"East Meets West" Gives Many of Us Our First Look At Myanmar, A Place of Transition

Through his lens we see a place on the cusp of Western influence.

In one of Eric West's large-scale color photographs documenting the Burmese urban landscape, a barefoot monk crosses a dusty, potholed street, his burgundy robe billowing around him. Ahead of him, a humble, three-story building stands on the corner, its façade plastered with advertisements for cellphones.

This is the Myanmar (Burma) of today. Until 2011, it was under the oppressive rule of a military junta and largely cut off from the rest of the world, so West's photos give many of us our first look at this country and its culture. Through his lens we see a place in transition, on the cusp of Western influence.

Shot in three cities, the compositions follow the same conceit: people in the foreground going about their quotidian tasks while breathtaking architecture of one type or another rises in the background to help tell their stories. Whether it's a ramshackle fence guarding an abandoned building or the golden spire of a Buddhist temple, West treats all the structures with obvious reverence for their beauty.

We observe people buying and selling produce in front of a dilapidated apartment building, a sidewalk fish market situated outside a row of crowded retail stores, monks and city folk kneeling together before a giant gleaming Buddha statue. And at more than a square yard each, the photographs are large enough to make out important details that might otherwise be missed. If you look closely, you will see many of the women's faces covered in a pale powdery face paint called thanaka, made from the bark paste of indigenous trees.

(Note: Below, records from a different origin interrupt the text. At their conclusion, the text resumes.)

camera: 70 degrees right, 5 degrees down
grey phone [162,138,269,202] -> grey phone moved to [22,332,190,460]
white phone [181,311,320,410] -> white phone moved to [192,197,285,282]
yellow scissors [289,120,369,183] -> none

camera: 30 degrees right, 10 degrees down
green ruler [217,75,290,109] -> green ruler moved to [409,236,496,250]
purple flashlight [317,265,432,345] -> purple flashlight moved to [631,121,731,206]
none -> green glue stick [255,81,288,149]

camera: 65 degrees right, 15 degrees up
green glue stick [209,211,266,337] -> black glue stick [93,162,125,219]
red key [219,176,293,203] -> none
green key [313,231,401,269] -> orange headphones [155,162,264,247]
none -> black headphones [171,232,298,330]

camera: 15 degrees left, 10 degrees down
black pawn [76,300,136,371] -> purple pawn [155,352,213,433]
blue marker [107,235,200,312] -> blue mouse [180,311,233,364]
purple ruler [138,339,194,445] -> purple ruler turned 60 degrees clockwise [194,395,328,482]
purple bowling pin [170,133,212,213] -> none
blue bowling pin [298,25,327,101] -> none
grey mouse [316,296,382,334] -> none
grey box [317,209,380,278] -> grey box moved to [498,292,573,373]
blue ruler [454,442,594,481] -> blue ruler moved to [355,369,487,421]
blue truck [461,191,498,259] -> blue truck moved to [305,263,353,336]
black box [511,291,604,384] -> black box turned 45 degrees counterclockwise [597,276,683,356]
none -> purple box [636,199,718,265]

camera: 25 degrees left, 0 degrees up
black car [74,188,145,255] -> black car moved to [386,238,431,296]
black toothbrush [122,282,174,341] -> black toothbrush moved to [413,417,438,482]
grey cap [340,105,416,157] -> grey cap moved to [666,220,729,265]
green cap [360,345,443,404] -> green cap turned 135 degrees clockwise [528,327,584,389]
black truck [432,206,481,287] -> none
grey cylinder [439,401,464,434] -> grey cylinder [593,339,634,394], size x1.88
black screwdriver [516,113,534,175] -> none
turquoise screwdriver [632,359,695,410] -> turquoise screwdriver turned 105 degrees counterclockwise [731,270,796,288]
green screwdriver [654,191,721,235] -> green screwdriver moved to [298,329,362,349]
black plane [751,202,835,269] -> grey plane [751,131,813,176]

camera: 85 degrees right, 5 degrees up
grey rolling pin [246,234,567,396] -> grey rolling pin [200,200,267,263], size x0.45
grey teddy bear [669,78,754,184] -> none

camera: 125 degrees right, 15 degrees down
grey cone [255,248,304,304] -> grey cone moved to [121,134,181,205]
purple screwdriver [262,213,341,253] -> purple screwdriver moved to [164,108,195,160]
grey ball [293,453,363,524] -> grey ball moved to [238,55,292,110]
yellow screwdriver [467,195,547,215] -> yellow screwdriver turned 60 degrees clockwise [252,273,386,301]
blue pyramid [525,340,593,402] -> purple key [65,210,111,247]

Cityscape Burma is an example of a body of work that must be seen in person to be appreciated. Instead of making digital prints of his images, West chose a process that involves exposing light-sensitive photo paper with LEDS, the result of which looks much more like a photo from a film negative than the glossy digital photography we have become accustomed to seeing. In addition, West's selection of matte paper (and his possible manipulation of the candy colors of Burmese architecture into a more muted palette) makes each photo look like a hand-colored still from an old MGM film. The buildings take on the appearance of elaborate theater backdrops, and the figures become actors in an epic narrative.

West succeeds in making images that are at once sweeping and intimate, revealing the grandiosity of place alongside the humanness of culture.

Cityscape Burma is at Blue Sky Gallery, 122 NW 8th Ave., 503-225-0210. Through Jan. 29.